**** TEXTO DEL EJERCICIO
Es la herida abierta curada con sal gorda. Solo esperamos verla cicatrizar para dislocarnos la muñeca con el salero sobre ella, cual quinceañero con la sangre coagulada bajo la cintura.
Reivindicamos la patente de la pasión como propia y la utilizamos para rascarnos los ojos con un cuchillo, sin mesura, esperando no dañar las corneas. Poniendo un cuidado que no vale para nada, con la esperanza de no quedar tuertos. Una y otra vez sobre la misma picazón. Después, nos frustramos sin entender el por qué de lo que sea.
Verdaderamente estamos muy ciegos, somos la ONCE de los seres vivos. Nos dejamos llevar muy bien por lo que nos cuentan. Contrastamos el precio del suavizante a ver si en Mercadona o Ahorramas esta más barato, pero nos cuentan milongas en un momento de debilidad y cavamos nuestra propia fosa.
En general invertimos mas en bares y terrazas que en viajar (otra forma de educación) e idealizamos como perfección el habitar toda nuestra vida en un barrio del cual no queremos salir.
Gastamos cantidades incesantes de dinero en el "efecto chuminada", que consiste en no sobrepasar los diez euros de coste en cosas absurdas para rellenar ese huequito que nos pudre por dentro.
Y principalmente solemos estamparnos contra el cristal al pedir lo que no damos y lloramos para encubrir nuestra falta de emoción robada con consentimiento y pregonada como el Corán.
Porque buscamos ser "humanos" viendo programas de lágrima fácil que nos muestran un catálogo de emociones con música Top 10 de fondo. Criticamos para crecer, amamos como icebergs para no sentir soledad. Se ve que una vez llegamos a la cúspide nos ha entrado la pachorra y no sabemos que el potencial caduca dentro del envase.
********
Transcribe sin cambios todo lo que va desde "Gastamos cantidades incesantes" hasta "dentro del envase." en el texto del ejercicio.
**** DATOS PROPORCIONADOS
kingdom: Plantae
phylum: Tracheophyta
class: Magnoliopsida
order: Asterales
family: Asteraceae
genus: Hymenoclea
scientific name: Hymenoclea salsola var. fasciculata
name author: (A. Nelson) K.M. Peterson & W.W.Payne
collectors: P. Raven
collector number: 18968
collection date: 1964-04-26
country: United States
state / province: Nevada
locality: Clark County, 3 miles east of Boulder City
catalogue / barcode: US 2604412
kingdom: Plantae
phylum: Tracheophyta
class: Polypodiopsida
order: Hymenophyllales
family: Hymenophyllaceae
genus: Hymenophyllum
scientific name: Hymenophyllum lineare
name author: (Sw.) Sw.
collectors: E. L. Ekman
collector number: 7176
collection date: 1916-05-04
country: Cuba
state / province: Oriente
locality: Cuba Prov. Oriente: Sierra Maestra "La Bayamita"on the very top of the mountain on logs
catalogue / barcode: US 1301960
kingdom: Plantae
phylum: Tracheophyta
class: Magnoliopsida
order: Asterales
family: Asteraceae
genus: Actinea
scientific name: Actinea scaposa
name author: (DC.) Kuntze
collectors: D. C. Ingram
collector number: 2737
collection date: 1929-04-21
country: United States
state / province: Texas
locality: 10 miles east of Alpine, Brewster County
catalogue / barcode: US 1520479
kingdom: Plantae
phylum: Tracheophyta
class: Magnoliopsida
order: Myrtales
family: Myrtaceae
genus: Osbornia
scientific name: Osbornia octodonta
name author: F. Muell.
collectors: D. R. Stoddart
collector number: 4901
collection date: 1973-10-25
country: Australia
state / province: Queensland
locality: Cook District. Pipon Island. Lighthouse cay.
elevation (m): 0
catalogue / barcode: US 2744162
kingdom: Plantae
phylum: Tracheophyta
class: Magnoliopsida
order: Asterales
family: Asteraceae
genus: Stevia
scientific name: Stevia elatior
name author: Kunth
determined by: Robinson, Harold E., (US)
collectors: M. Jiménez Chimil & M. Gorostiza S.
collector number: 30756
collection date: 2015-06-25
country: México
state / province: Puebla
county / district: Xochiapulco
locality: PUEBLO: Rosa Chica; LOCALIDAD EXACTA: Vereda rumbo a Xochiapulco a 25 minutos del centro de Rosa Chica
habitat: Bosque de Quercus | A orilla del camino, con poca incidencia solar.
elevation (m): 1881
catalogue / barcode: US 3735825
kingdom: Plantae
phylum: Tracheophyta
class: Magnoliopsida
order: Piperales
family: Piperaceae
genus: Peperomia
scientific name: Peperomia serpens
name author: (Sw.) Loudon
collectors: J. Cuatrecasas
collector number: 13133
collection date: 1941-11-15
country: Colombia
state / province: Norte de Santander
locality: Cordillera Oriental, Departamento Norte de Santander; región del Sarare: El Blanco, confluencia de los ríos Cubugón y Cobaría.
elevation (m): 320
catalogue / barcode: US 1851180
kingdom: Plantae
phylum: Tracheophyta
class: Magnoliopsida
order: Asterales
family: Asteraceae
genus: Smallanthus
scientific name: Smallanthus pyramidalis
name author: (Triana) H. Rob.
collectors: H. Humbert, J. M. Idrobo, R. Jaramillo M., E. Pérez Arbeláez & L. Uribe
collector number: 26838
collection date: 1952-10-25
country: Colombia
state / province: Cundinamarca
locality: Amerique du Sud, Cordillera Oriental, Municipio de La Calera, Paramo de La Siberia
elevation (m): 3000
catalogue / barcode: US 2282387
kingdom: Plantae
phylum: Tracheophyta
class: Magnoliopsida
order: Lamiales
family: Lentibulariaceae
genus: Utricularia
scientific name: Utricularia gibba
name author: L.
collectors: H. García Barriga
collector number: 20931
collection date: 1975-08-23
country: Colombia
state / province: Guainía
********
RESULTADO →
Gastamos cantidades incesantes de dinero en el "efecto chuminada", que consiste en no sobrepasar los diez euros de coste en cosas absurdas para rellenar ese huequito que nos pudre por dentro.
Y principalmente solemos estamparnos contra el cristal al pedir lo que no damos y lloramos para encubrir nuestra falta de emoción robada con consentimiento y pregonada como el Corán.
Porque buscamos ser "humanos" viendo programas de lágrima fácil que nos muestran un catálogo de emociones con música Top 10 de fondo. Criticamos para crecer, amamos como icebergs para no sentir soledad. Se ve que una vez llegamos a la cúspide nos ha entrado la pachorra y no sabemos que el potencial caduca dentro del envase.